_MATERIAL PROVIDED_:
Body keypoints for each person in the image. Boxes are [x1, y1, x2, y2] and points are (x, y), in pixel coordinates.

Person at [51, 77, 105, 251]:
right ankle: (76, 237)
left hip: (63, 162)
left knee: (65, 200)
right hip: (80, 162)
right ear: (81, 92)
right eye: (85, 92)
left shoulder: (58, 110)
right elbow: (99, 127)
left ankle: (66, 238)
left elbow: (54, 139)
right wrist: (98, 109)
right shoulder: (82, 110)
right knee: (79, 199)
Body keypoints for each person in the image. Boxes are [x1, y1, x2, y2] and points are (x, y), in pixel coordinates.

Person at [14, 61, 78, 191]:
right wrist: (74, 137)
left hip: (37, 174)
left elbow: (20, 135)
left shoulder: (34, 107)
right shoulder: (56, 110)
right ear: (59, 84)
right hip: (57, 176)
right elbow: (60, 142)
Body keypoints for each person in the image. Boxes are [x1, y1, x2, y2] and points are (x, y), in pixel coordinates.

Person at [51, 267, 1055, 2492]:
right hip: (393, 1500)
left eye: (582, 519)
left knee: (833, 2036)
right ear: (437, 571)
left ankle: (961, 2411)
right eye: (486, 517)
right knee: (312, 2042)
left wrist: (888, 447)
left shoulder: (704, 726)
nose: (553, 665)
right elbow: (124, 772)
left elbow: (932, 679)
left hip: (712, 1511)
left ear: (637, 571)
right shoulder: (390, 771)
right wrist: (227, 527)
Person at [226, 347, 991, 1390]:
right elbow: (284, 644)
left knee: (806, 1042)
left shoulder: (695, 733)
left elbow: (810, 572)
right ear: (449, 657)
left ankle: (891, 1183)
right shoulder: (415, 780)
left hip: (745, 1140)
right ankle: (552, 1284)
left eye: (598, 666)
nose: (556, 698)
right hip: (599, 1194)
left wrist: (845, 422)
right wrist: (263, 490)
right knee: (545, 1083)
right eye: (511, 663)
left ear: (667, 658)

_EXERCISE_:
Keep every word intact and transcribe the records in full.

_WORKED SOLUTION_:
Body keypoints for each person in the image. Boxes are [x1, y1, x2, y2] and points are (x, y), in pixel coordinates.

Person at [51, 77, 105, 251]:
right ankle: (76, 237)
left hip: (63, 162)
left knee: (65, 200)
right hip: (80, 162)
right ear: (81, 92)
right eye: (85, 92)
left shoulder: (58, 110)
right elbow: (99, 127)
left ankle: (66, 238)
left elbow: (54, 139)
right wrist: (98, 109)
right shoulder: (82, 110)
right knee: (79, 199)
Body keypoints for each person in the image. Boxes are [x1, y1, x2, y2] and points are (x, y), in pixel coordinates.

Person at [14, 61, 78, 191]:
right wrist: (74, 137)
left hip: (37, 174)
left elbow: (20, 135)
left shoulder: (34, 107)
right shoulder: (56, 110)
right ear: (59, 84)
right hip: (57, 176)
right elbow: (60, 142)
Body keypoints for each person in the image. Boxes are [x1, y1, x2, y2] and points are (x, y), in pixel coordinates.

Person at [51, 267, 1055, 2492]:
right hip: (393, 1500)
left eye: (582, 519)
left knee: (833, 2036)
right ear: (437, 571)
left ankle: (961, 2411)
right eye: (486, 517)
right knee: (312, 2042)
left wrist: (888, 447)
left shoulder: (704, 726)
nose: (553, 665)
right elbow: (124, 772)
left elbow: (932, 679)
left hip: (712, 1511)
left ear: (637, 571)
right shoulder: (390, 771)
right wrist: (227, 527)
Person at [226, 347, 991, 1390]:
right elbow: (284, 644)
left knee: (806, 1042)
left shoulder: (695, 733)
left elbow: (810, 572)
right ear: (449, 657)
left ankle: (891, 1183)
right shoulder: (415, 780)
left hip: (745, 1140)
right ankle: (552, 1284)
left eye: (598, 666)
nose: (556, 698)
right hip: (599, 1194)
left wrist: (845, 422)
right wrist: (263, 490)
right knee: (545, 1083)
right eye: (511, 663)
left ear: (667, 658)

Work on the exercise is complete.